Proposed amendments to the labor law that raise the annual leave for private-sector employees to 35 days poses a threat to Kuwait’s economy, especially to its small and medium enterprises (SME), said the President of Kuwait Chamber of Commerce and Industry (KCCI) Ali Al-Ghanem.

Speaking before the 55th General Assembly of KCCI, Al-Ghanem stated that SMEs, committed by law to hire Kuwaitis in their workforce, will be negatively impacted by cost increases from the proposed labor law amendments.

It will be recalled that following pressure from the business community and the government, the National Assembly’s Health and Labor committee had last week rescinded its earlier approval of increasing the annual leave for private sector employees to 35 days. The amendment had been approved by the committee about two months ago and then passed by the National Assembly in the first reading last month. The Assembly was due to pass the amendment in the second and final reading more than three weeks ago, but the government delayed the vote.

The government informed the committee that the proposed amendment harmed the interests of Kuwaiti businessmen against a minor benefit to a small number of Kuwaitis employed in the private sector. The overwhelming majority of employees in the private sector are foreigners, who would have been the main beneficiaries of the amendment.
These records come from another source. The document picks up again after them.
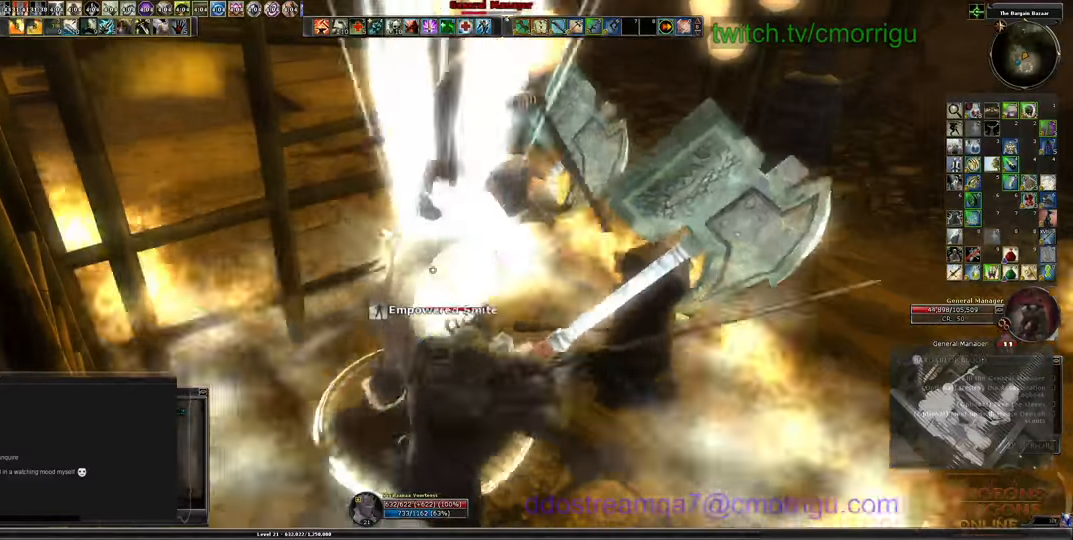
{"keys": [], "events": [[67, "4", "up"]]}
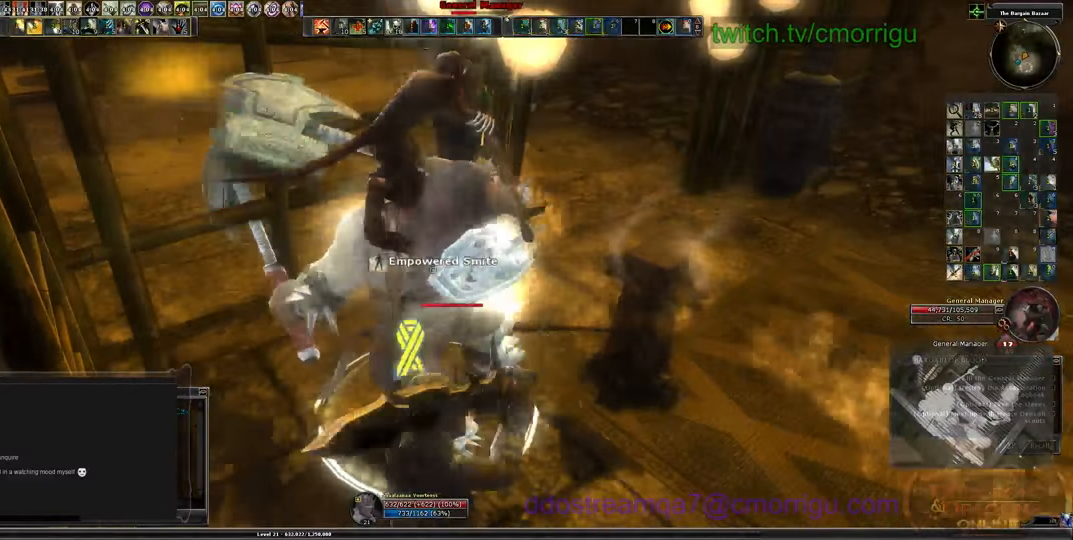
{"keys": ["6"], "events": [[500, "6", "down"]]}
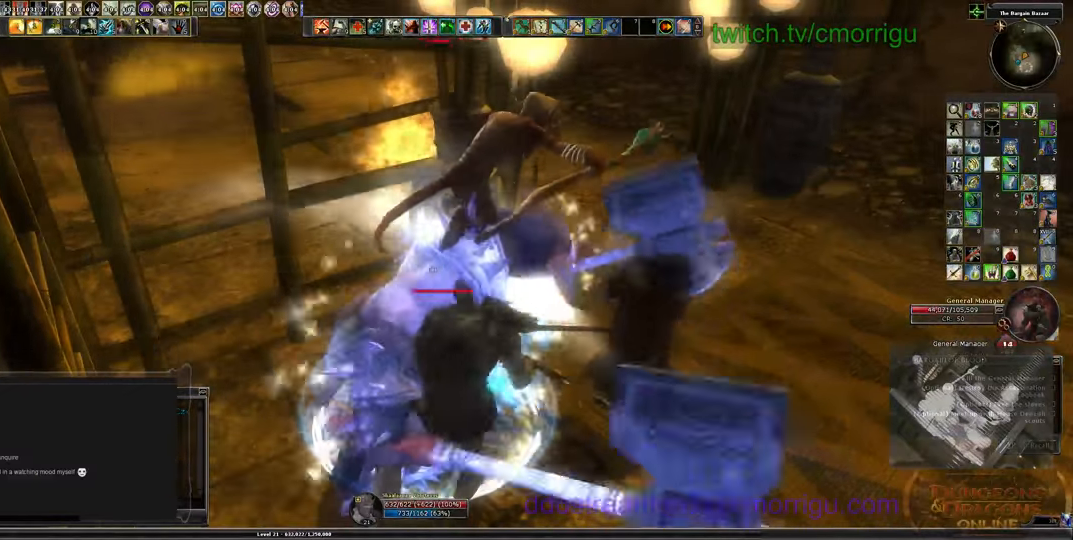
{"keys": [], "events": [[133, "6", "up"]]}
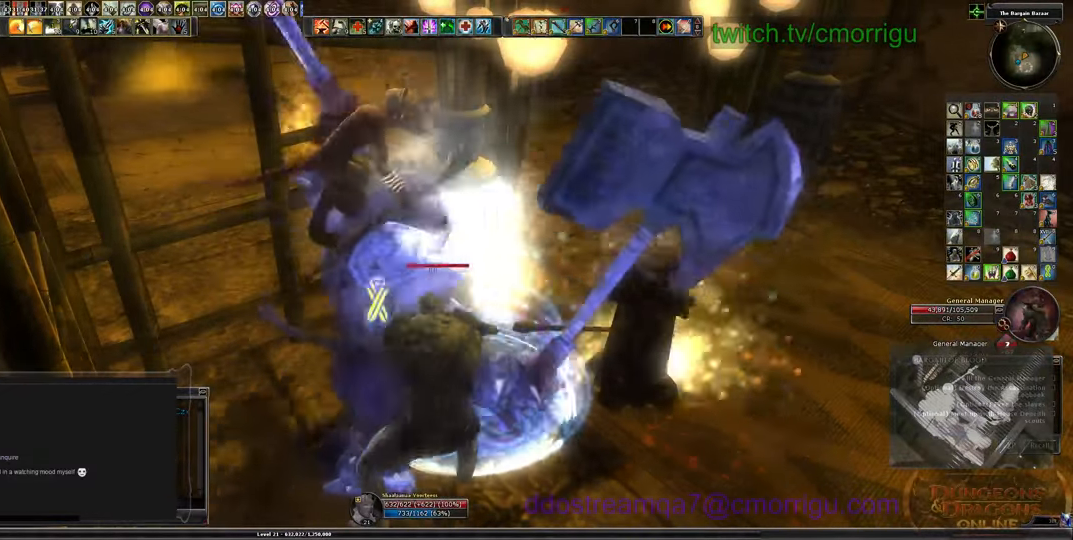
{"keys": [], "events": []}
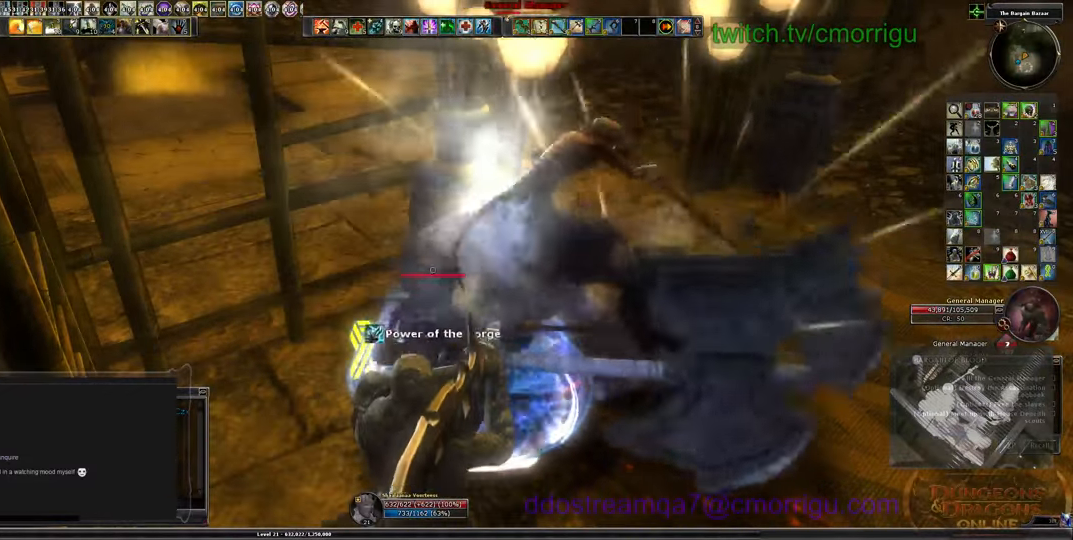
{"keys": [], "events": []}
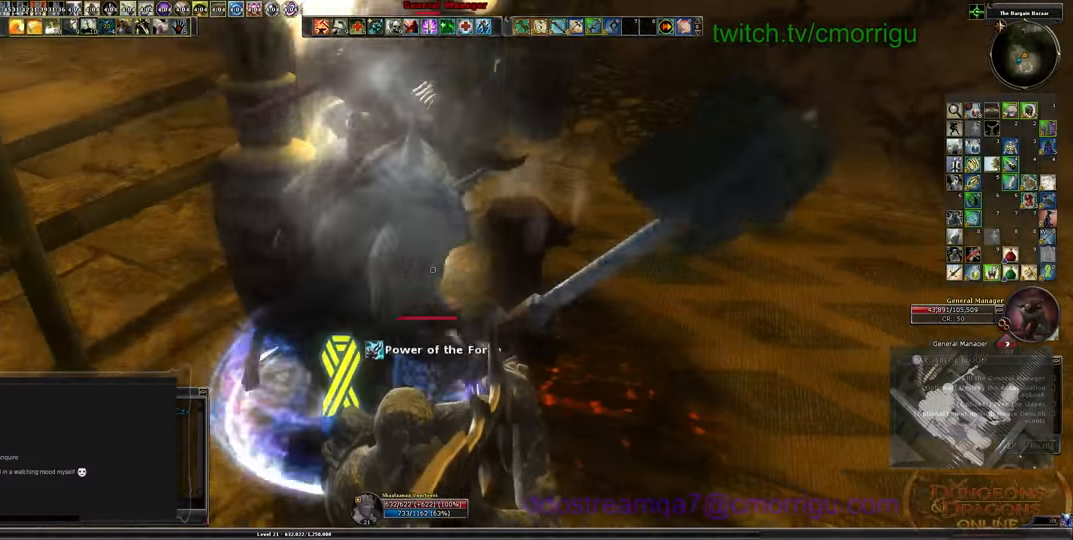
{"keys": ["1"], "events": [[367, "1", "down"]]}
“Allowing more than 1.7 million non-Kuwaiti workers to get advantages and exceptional conditions under the pretext of attracting Kuwaiti labor to the private sector is unjustified,” said Al-Ghanem. “It is clear that the proposed amendment viewed the private sector through its stronger establishments, such as banks and telecommunication companies. But it is SMEs that form over 90-percent of private sector and these firms did not have the financial resources to meet the cost increases from amending the annual leave,” he added.